Compare 2 big sorted files using streams

kachok · May 2, 2021, 10:00am

I need to compare 2 big sorted files line by line and output only lines unique to first file. Just like linux command comm would do. I cannot load whole lists in memory, because they have size 5GB each.

Is there an efficient way to compare these two files using streams?

Thanks!

dmitrykleymenov · May 2, 2021, 12:42pm

I don’t think it’s easy to do in elixir, but i would do it somehow like that:

Build a Task for each file, which waits for command to give a next line

defmodule FileStreamTask do
  use Task

  def start_link(arg) do
    Task.start_link(__MODULE__, :run, [arg])
  end

  def run(arg) do
    comparator = Keyword.fetch!(arg, :comparator)
    id = Keyword.fetch!(arg, :id)
    path = Keyword.fetch!(arg, :path)

    :ok = FilesComparator.register(comparator, self())

    File.stream!(path)
    |> Stream.each(&wait_and_send(&1, comparator, id))
    |> Stream.run()
  end

  defp wait_and_send(line, comparator, id) do
    receive do
      :next_line -> FilesComparator.send_line(comparator, id, line)
    end

  end
end

Build a comparator which synchronizes every line inside state and request for new one, when current line is handled.

defmodule FilesComparator do
  use GenServer

  def start_link(arg) do
    GenServer.start_link(__MODULE__, :start_link, [arg])
  end

  def register(comparator, stream) do
    GenServer.call(comparator, {:add_stream, stream})
  end

  def send_line(comparator, stream_id, line) do
    GenServer.cast(comparator, {:line, stream_id, line})
  end

  def init(_arg) do
    {:ok, %{streams: [], line_to_compare: nil}}
  end

  def handle_call({:add_stream, stream}, _caller, %{streams: []} = state) do
    {:reply, :ok, %{state | streams: [stream]}}
  end

  def handle_call({:add_stream, stream}, _caller, state) do
    streams = [stream | state.streams]
    streams |> request_next_line()

    {:reply, :ok, %{state | streams: streams }}
  end

  def handle_cast({:line, stream_id, line}, %{line_to_compare: nil} = state) do
    {:noreply, %{state | line_to_compare: {stream_id, line}}}
  end

  def handle_cast({:line, stream_id, line}, state) do
    [{stream_id, line}, state.line_to_compare]
    |> Enum.sort_by(&elem(&1, 0))
    |> Enum.map(&elem(&1, 1))
    |> compare_lines()

    request_next_line(state.streams)

    {:noreply, %{state | line_to_compare: nil}}
  end

  defp compare_lines([line1, line2]), do: if(line1 != line2, do: do_smthg(line1))

  defp do_smthg(line), do: IO.puts(line)

  defp request_next_line(streams) do
    streams |> Enum.each(fn stream -> send(stream, :next_line) end)
  end
end

And run it

{:ok, comparator} = FilesComparator.start_link([])
{:ok, _task1} = FileStreamTask.start_link(comparator: comparator, path: "path/to/big/one.csv", id: 1)
{:ok, _task2} = FileStreamTask.start_link(comparator: comparator, path: "path/to/big/two.csv", id: 2)

Code is just a sketch, but should give a direction.
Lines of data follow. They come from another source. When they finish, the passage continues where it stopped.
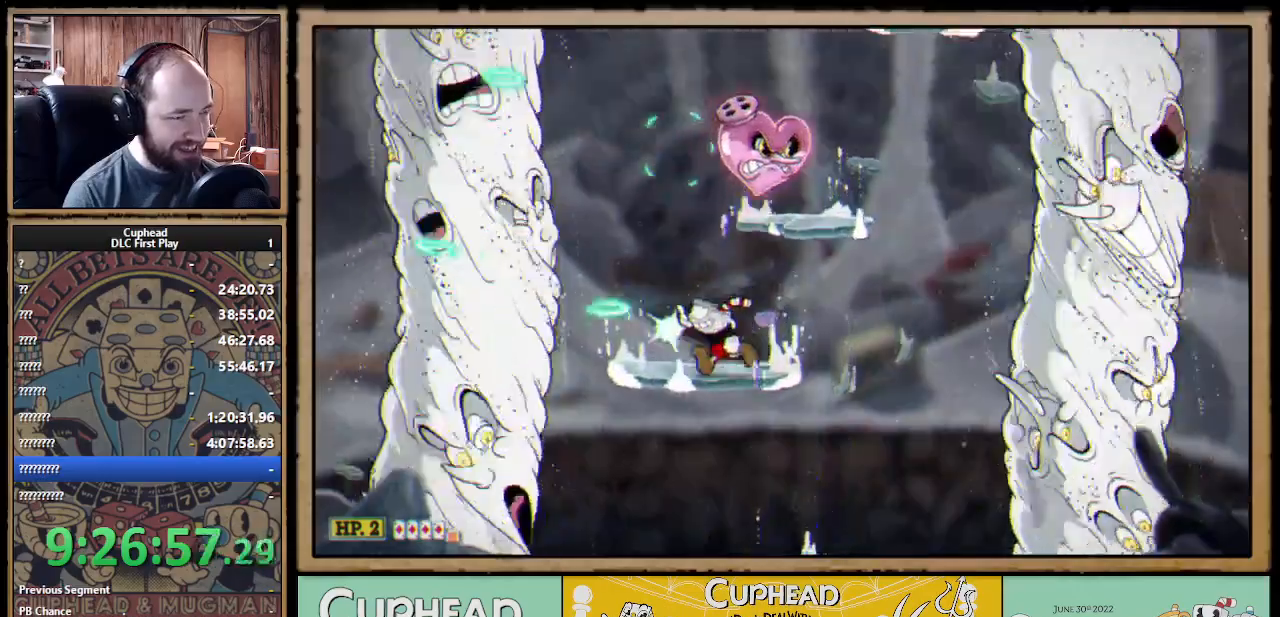
{"buttons": ["X", "R1"], "left_stick": "center", "right_stick": "center", "events": [[83, "A", "down"], [150, "left_stick", "up-right"], [233, "R1", "down"], [250, "A", "up"], [333, "left_stick", "center"]]}
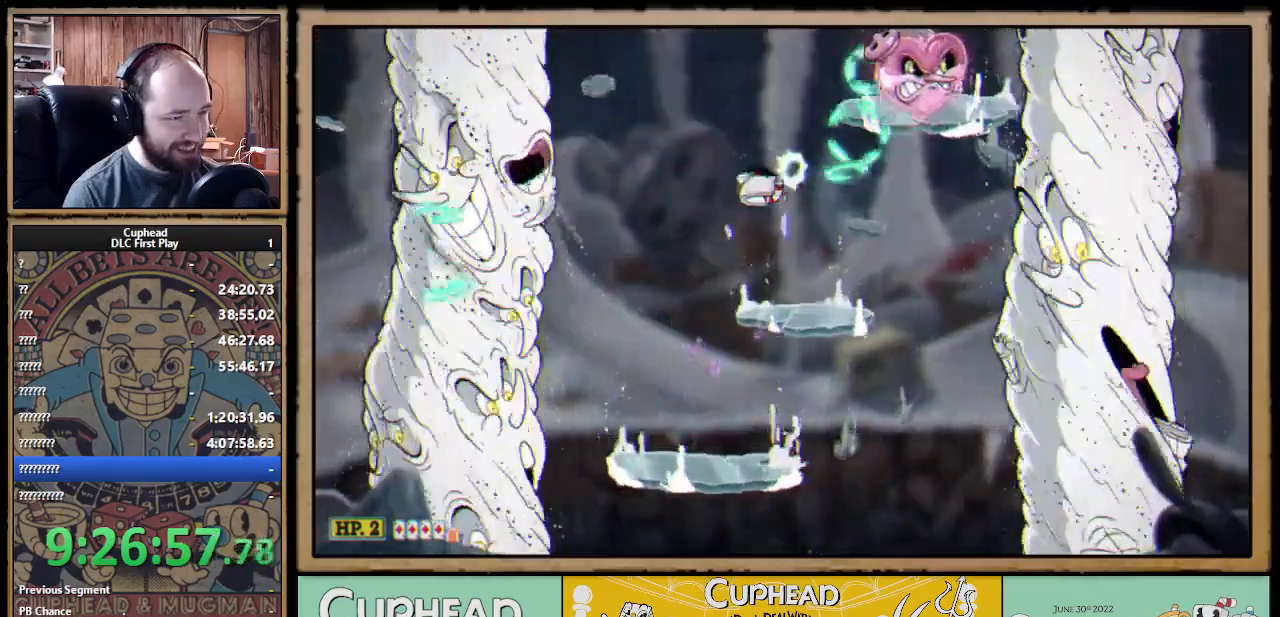
{"buttons": ["X"], "left_stick": "up-right", "right_stick": "center", "events": [[33, "left_stick", "up-right"], [167, "R1", "up"], [167, "left_stick", "center"], [300, "A", "down"], [300, "left_stick", "up-right"], [417, "A", "up"]]}
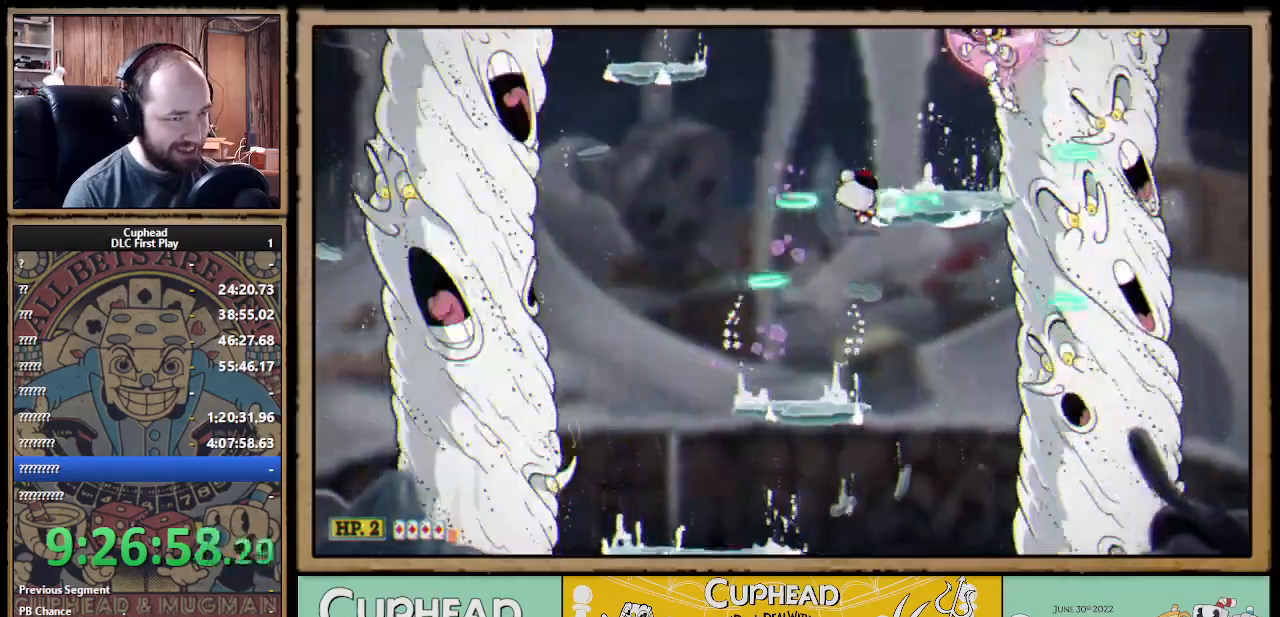
{"buttons": ["X", "R1"], "left_stick": "up-left", "right_stick": "center", "events": [[167, "R1", "down"], [217, "left_stick", "up-left"]]}
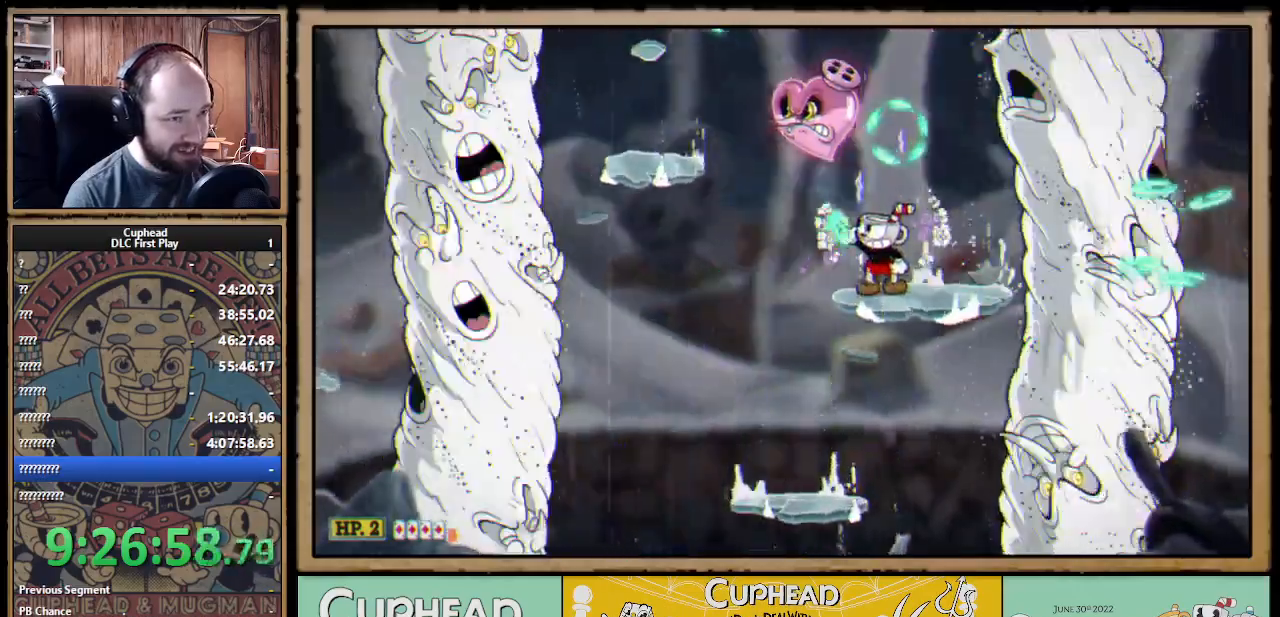
{"buttons": ["X", "R1"], "left_stick": "up-left", "right_stick": "center", "events": []}
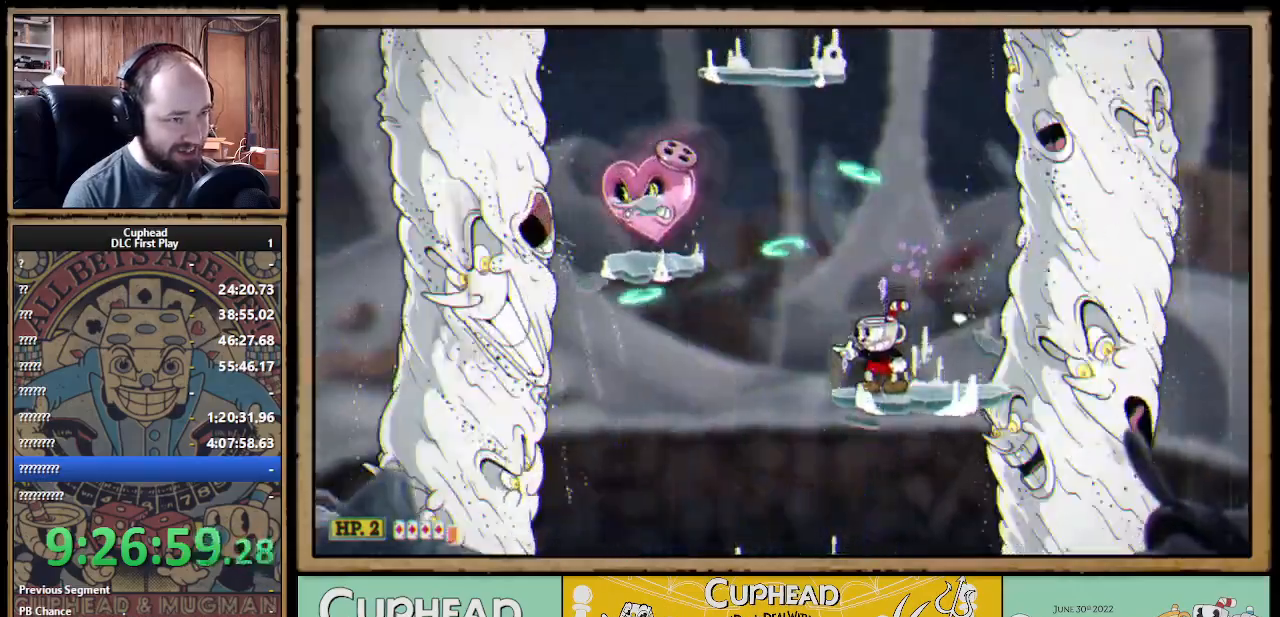
{"buttons": ["A", "X"], "left_stick": "down", "right_stick": "center", "events": [[17, "left_stick", "center"], [133, "A", "down"], [133, "left_stick", "left"], [167, "R1", "up"], [500, "left_stick", "down"]]}
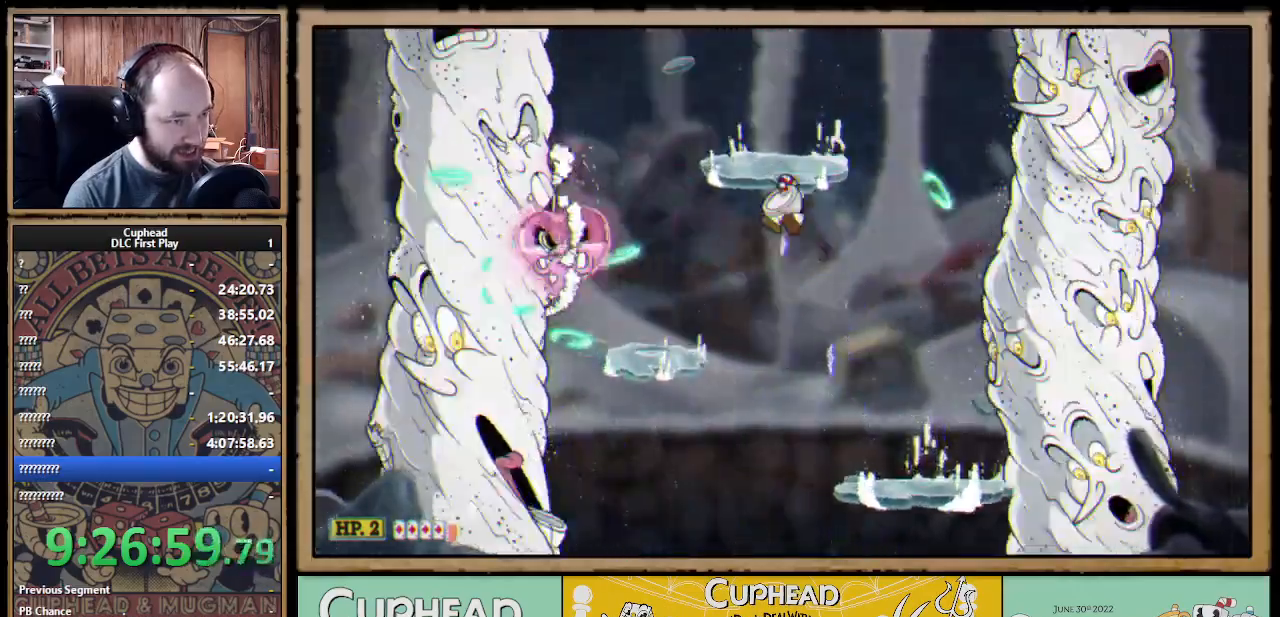
{"buttons": ["X"], "left_stick": "left", "right_stick": "center", "events": [[50, "A", "up"], [50, "Y", "down"], [150, "Y", "up"], [500, "left_stick", "left"]]}
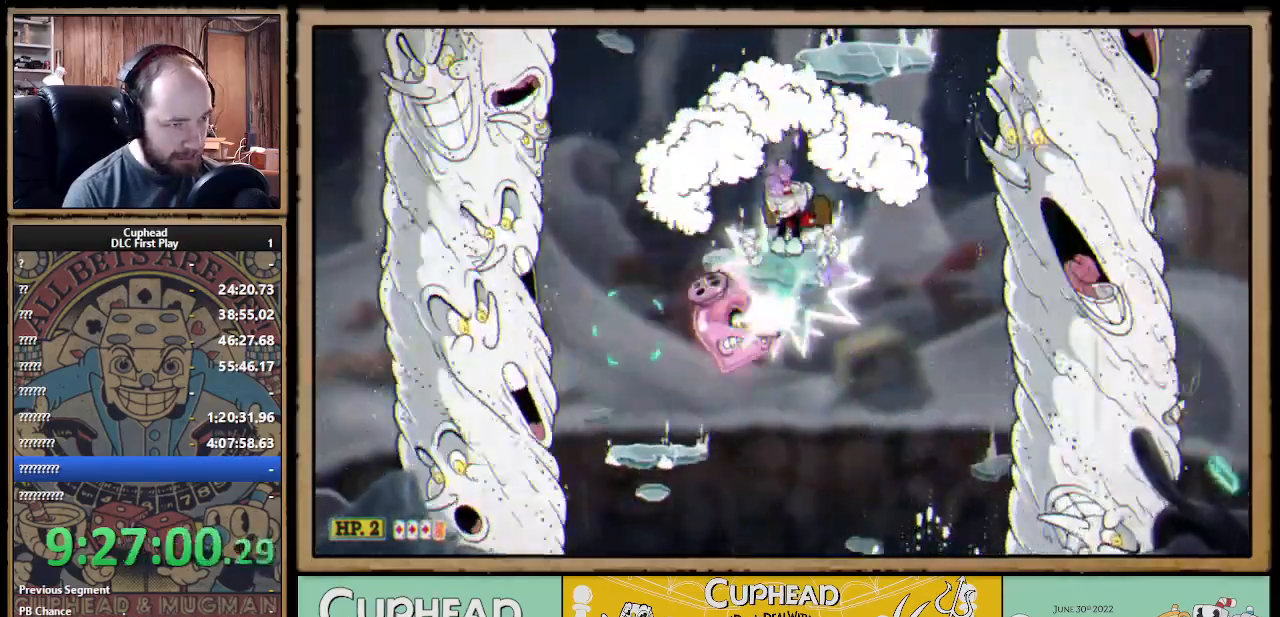
{"buttons": ["X"], "left_stick": "center", "right_stick": "center", "events": [[350, "left_stick", "right"], [417, "left_stick", "center"]]}
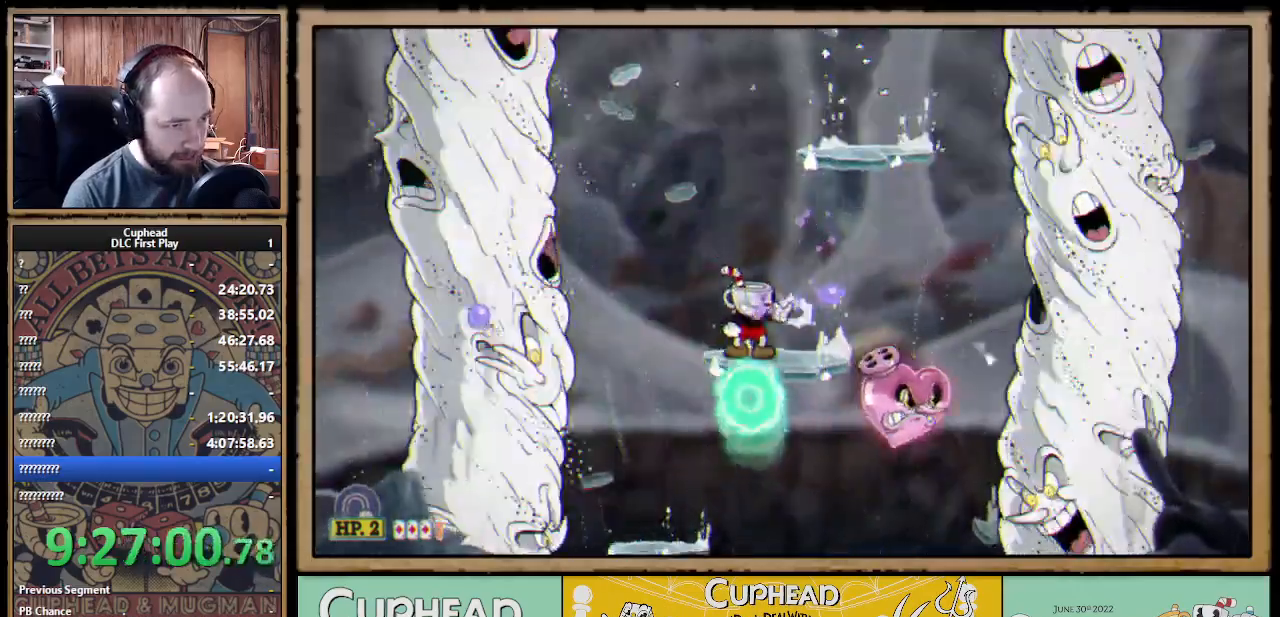
{"buttons": ["R1"], "left_stick": "down", "right_stick": "center", "events": [[133, "left_stick", "right"], [150, "A", "down"], [450, "X", "up"], [467, "A", "up"], [500, "R1", "down"], [500, "left_stick", "down"]]}
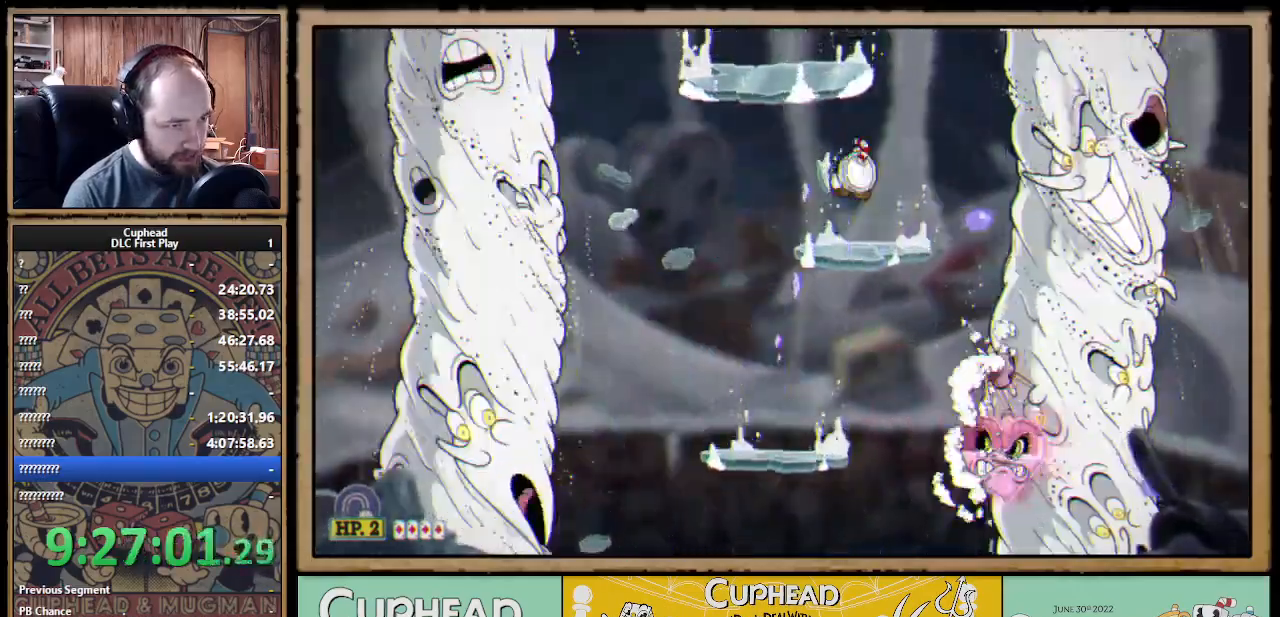
{"buttons": ["A", "X"], "left_stick": "left", "right_stick": "center", "events": [[33, "X", "down"], [200, "left_stick", "center"], [267, "A", "down"], [267, "R1", "up"], [267, "left_stick", "left"]]}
May be it could be done easer, but i don’t know how.

cenotaph · May 2, 2021, 1:47pm

Are the files sorted on the uniqueness you are searching for? for example, sorted from A...Z and it won’t repeat again?

If so you could divide and conquer in smaller chunks with a parallel cursor?

B_LINES = File.stream!(FILE_B) |> Stream.chunk_every(SOME_MANAGABLE_NUMBER) |> take_all()
File.stream!(FILE_A) |> Stream.chunk_every(SOME_MANAGABLE_NUMBER) |> Enum.each(fn chunk ->
  if not chunk in B_LINES do
    # append to your list
    # start writing to a stream to keep memory clean?
  end
end)

My streamfoo is weak so pseudocode is not very neat

You could then spin up workers, agents and concurrently execute the comparison also if you need the speed for comparison something along the lines of @dmitrykleymenov suggestion.

eksperimental · May 2, 2021, 2:06pm

Given they entries are sorted, if you read them in chunks, once there is a match in both files, you can store in an accumulator the previous unmatched in the first file as unique, and keep on reading starting with fresh lists on both sides. Once the accumulator reaches certain length, append to a file or wherever you want to store it.